§ Problem description
Locate each line in the records below that contains the word "values" and copy those lines out in full.

Source data Block Start

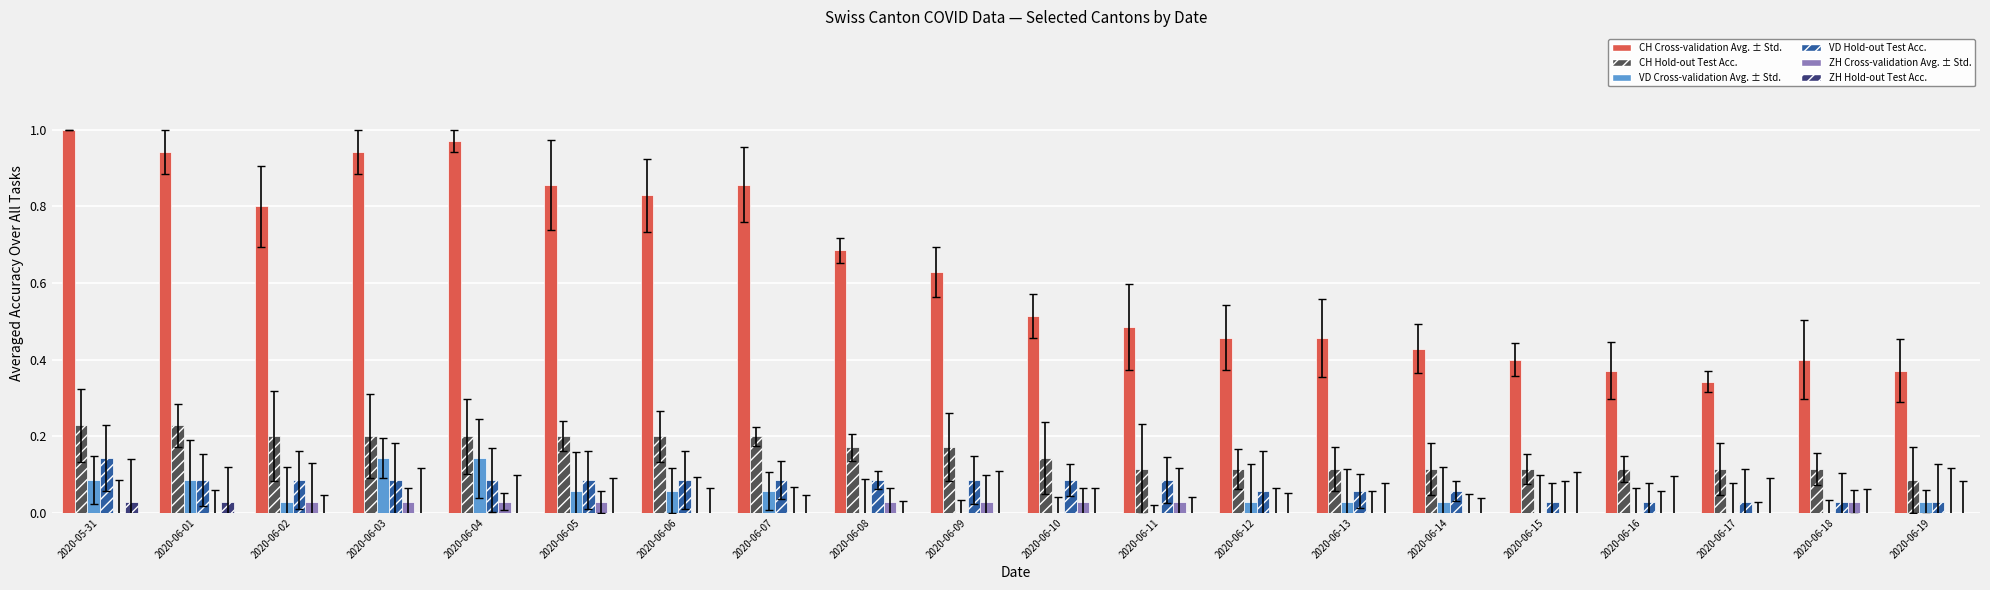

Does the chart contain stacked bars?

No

Source data Block End
Source data Block Start

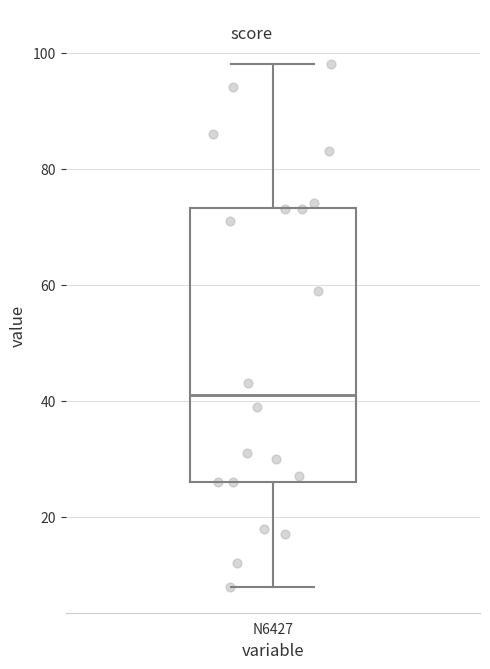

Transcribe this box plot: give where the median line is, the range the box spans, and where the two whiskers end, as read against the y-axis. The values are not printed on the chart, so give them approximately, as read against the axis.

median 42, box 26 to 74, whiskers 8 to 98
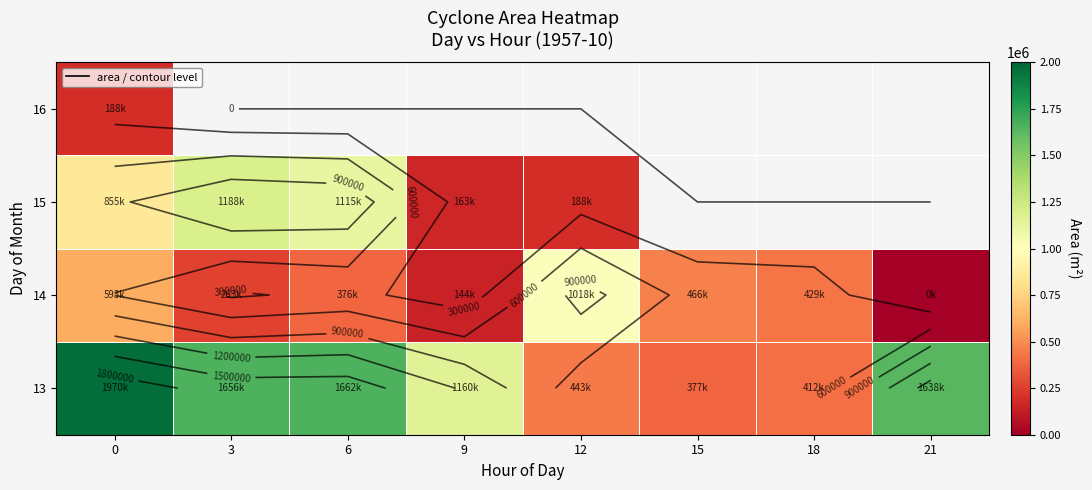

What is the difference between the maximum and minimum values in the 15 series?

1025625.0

Source data Block End

§ Reply
Transcribe this box plot: give where the median line is, the range the box spans, and where the two whiskers end, as read against the y-axis. The values are not printed on the chart, so give them approximately, as read against the axis.
What is the difference between the maximum and minimum values in the 15 series?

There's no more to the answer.